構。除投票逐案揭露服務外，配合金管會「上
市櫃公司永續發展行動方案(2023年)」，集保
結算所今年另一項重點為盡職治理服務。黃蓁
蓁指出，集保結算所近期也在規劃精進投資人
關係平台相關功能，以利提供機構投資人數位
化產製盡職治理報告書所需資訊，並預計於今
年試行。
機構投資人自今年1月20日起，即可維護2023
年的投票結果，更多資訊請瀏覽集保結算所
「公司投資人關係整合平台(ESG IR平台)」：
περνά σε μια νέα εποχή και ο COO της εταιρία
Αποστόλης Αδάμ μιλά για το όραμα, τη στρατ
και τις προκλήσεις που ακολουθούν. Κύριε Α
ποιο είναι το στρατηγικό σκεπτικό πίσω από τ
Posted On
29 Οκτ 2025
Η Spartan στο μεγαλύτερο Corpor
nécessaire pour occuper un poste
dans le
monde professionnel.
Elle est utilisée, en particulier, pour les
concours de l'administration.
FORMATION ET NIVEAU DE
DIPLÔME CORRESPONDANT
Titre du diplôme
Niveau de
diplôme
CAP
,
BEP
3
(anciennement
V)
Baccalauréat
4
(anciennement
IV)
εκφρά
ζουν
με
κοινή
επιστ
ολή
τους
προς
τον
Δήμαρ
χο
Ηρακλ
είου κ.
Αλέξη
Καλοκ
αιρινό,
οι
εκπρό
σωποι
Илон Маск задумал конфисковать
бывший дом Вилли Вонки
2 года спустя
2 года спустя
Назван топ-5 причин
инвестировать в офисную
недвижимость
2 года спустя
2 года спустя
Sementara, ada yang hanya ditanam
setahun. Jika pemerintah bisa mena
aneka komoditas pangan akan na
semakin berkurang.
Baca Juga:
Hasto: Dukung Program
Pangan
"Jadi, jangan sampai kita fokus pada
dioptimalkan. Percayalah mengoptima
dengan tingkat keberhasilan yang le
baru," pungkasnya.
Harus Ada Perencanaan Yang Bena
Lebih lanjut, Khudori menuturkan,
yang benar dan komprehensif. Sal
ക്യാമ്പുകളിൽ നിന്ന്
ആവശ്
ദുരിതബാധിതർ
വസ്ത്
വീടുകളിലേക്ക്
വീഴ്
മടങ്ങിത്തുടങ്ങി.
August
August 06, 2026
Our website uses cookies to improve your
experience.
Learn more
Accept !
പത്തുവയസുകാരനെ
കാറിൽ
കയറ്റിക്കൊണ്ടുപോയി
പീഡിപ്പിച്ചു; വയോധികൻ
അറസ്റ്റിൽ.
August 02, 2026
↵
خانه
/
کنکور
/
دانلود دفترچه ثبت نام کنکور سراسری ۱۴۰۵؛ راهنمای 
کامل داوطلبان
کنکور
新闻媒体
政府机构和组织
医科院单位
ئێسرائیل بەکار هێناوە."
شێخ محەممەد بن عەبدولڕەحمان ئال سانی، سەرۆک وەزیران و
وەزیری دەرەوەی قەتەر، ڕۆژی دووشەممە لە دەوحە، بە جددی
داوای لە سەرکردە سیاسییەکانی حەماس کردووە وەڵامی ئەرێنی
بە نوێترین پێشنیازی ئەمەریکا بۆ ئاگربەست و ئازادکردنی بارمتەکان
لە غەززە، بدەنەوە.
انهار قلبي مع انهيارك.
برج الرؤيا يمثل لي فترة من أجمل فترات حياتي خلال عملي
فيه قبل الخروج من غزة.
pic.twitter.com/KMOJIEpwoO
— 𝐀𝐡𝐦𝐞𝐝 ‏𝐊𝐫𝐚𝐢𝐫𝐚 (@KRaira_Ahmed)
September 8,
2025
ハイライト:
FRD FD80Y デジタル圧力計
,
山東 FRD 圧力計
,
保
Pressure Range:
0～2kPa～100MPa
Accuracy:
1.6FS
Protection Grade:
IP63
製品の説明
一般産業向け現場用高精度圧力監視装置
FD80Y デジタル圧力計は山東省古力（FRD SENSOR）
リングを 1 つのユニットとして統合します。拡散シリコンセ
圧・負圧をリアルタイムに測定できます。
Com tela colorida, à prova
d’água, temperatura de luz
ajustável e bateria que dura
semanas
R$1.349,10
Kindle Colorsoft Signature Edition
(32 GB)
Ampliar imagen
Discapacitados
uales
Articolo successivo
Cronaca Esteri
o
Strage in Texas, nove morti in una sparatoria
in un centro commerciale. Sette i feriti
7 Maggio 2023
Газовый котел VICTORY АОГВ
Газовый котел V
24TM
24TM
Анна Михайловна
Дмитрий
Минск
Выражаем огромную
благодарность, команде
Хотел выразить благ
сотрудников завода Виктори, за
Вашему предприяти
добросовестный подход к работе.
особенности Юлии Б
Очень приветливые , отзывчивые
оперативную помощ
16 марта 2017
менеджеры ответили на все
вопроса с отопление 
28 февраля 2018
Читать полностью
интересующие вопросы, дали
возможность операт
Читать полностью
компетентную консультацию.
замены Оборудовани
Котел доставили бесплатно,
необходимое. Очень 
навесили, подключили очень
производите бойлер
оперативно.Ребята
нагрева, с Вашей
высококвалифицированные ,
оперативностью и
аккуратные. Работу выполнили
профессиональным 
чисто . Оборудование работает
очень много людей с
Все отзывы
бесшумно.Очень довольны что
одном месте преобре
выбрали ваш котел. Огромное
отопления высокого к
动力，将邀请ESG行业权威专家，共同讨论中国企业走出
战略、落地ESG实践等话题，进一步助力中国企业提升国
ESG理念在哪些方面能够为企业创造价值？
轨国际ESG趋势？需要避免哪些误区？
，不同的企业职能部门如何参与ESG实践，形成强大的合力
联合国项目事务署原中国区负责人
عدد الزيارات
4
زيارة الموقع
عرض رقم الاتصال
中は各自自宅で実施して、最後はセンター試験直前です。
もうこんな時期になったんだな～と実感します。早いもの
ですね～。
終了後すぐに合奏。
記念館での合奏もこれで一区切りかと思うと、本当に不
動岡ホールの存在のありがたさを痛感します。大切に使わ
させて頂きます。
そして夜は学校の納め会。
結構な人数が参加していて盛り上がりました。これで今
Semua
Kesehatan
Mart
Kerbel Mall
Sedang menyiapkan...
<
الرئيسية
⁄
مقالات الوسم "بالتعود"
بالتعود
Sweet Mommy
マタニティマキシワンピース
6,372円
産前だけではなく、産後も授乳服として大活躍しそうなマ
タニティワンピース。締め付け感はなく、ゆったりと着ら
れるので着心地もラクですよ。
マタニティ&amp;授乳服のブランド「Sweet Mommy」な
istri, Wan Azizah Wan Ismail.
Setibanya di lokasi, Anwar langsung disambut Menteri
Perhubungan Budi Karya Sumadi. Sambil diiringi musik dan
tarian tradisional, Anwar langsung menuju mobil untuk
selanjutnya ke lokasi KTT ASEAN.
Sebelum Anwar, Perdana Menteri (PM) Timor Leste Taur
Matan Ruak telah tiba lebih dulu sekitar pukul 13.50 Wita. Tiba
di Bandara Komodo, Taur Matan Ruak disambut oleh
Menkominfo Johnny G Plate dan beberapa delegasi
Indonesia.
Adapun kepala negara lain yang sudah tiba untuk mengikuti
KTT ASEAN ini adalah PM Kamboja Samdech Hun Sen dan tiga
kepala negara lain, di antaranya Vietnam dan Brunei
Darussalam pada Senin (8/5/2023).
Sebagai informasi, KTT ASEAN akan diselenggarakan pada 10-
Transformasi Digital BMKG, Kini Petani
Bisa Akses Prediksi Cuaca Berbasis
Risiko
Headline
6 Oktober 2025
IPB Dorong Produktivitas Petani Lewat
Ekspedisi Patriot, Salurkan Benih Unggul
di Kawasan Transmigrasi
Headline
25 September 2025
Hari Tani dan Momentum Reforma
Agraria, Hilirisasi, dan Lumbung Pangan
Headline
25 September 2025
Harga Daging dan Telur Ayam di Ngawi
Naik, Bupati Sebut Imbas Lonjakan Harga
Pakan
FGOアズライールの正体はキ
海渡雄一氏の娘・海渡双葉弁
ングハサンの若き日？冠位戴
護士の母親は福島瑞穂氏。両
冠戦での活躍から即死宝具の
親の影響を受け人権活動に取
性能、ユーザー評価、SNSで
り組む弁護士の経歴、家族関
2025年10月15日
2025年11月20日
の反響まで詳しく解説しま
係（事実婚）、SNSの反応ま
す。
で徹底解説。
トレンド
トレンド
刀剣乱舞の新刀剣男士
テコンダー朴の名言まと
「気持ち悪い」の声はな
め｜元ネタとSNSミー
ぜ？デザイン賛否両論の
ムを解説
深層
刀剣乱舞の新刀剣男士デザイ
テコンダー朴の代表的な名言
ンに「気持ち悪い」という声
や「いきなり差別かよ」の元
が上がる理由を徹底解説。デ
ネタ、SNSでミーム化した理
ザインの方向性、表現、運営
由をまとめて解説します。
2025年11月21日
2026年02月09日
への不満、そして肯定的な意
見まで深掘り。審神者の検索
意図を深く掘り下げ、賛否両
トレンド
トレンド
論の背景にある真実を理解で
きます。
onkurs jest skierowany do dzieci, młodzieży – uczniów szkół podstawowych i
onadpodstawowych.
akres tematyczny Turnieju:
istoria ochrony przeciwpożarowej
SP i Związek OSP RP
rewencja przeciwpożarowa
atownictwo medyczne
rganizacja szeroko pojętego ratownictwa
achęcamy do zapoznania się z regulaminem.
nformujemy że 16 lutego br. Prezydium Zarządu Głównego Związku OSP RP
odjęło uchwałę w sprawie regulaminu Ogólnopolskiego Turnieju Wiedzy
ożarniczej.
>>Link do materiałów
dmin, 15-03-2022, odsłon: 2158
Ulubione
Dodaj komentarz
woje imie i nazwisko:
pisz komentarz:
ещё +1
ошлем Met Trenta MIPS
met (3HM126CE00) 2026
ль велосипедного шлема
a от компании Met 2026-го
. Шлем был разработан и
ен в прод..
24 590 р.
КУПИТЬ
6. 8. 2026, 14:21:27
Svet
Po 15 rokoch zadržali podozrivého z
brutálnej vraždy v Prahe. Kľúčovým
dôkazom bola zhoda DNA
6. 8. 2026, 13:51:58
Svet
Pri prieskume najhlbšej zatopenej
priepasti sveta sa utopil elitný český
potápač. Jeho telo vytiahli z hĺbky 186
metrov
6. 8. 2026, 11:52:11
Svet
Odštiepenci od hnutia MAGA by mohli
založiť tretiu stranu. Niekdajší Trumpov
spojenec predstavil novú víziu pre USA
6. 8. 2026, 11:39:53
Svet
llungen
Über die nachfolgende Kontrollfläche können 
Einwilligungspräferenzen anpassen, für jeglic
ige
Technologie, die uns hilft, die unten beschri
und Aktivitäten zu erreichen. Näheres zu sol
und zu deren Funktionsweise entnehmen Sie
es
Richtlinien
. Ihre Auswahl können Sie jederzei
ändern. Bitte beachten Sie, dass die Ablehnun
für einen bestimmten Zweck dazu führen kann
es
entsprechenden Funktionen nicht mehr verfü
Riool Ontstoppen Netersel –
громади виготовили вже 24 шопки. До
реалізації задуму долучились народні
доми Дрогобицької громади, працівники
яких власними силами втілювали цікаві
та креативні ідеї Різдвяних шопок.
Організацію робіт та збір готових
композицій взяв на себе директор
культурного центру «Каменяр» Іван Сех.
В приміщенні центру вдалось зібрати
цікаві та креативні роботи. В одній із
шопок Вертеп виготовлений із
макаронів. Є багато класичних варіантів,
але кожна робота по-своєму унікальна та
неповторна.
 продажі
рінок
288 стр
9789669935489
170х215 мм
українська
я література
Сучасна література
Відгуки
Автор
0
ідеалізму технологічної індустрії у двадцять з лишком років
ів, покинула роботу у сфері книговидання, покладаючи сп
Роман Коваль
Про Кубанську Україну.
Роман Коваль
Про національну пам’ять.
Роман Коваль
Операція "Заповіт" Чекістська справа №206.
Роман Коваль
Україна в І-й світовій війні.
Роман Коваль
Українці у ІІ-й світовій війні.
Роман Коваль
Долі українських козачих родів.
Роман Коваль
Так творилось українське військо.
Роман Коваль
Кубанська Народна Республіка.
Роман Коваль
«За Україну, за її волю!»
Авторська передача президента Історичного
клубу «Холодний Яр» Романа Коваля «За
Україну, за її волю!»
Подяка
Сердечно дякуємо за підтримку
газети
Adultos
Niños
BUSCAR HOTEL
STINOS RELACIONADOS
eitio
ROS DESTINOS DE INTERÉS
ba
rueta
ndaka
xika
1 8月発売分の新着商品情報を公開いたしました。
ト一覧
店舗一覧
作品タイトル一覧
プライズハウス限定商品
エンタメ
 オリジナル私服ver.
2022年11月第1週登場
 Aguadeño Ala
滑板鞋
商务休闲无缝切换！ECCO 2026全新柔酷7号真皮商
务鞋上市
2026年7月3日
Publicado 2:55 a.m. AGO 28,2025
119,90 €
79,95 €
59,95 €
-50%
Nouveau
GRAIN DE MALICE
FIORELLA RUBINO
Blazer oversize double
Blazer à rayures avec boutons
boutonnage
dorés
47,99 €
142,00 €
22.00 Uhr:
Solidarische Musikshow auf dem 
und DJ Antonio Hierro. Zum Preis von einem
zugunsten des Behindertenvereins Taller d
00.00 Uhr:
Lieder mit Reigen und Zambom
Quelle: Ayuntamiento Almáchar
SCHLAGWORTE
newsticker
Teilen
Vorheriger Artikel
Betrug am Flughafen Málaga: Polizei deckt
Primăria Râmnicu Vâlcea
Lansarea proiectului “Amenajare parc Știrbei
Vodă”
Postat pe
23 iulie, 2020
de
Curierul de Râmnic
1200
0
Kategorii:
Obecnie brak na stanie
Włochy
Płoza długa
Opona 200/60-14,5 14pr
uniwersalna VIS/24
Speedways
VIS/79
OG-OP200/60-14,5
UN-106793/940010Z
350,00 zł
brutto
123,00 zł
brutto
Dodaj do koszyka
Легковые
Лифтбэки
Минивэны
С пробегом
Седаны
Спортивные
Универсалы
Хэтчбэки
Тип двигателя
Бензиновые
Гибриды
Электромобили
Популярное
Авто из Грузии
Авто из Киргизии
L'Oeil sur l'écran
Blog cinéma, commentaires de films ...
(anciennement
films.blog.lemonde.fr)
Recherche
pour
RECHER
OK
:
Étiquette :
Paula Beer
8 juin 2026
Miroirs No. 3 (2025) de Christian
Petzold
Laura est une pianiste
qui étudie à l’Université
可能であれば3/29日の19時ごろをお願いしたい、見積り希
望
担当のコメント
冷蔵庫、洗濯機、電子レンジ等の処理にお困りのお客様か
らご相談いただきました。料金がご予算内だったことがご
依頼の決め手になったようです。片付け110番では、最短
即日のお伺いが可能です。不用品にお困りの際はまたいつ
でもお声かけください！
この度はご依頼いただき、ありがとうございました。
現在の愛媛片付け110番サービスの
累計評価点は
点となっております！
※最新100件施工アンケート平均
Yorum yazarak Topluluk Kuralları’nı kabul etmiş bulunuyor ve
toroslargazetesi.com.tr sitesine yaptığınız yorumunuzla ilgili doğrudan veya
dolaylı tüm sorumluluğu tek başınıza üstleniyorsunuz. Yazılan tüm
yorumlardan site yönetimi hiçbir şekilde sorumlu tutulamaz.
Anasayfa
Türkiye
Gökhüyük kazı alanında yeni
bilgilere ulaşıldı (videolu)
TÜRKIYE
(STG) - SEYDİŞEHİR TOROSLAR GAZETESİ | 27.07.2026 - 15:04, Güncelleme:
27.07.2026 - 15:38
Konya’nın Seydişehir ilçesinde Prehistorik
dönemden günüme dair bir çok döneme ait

━━━━━━━━━━━━━━━━

# The problem
Restate word for word only the lines above from the line containing "Baccalauréat" to the line containing "setahun. Jika pemerintah bisa mena", both of them included.

# Response box
Baccalauréat
4
(anciennement
IV)
εκφρά
ζουν
με
κοινή
επιστ
ολή
τους
προς
τον
Δήμαρ
χο
Ηρακλ
είου κ.
Αλέξη
Καλοκ
αιρινό,
οι
εκπρό
σωποι
Илон Маск задумал конфисковать
бывший дом Вилли Вонки
2 года спустя
2 года спустя
Назван топ-5 причин
инвестировать в офисную
недвижимость
2 года спустя
2 года спустя
Sementara, ada yang hanya ditanam
setahun. Jika pemerintah bisa mena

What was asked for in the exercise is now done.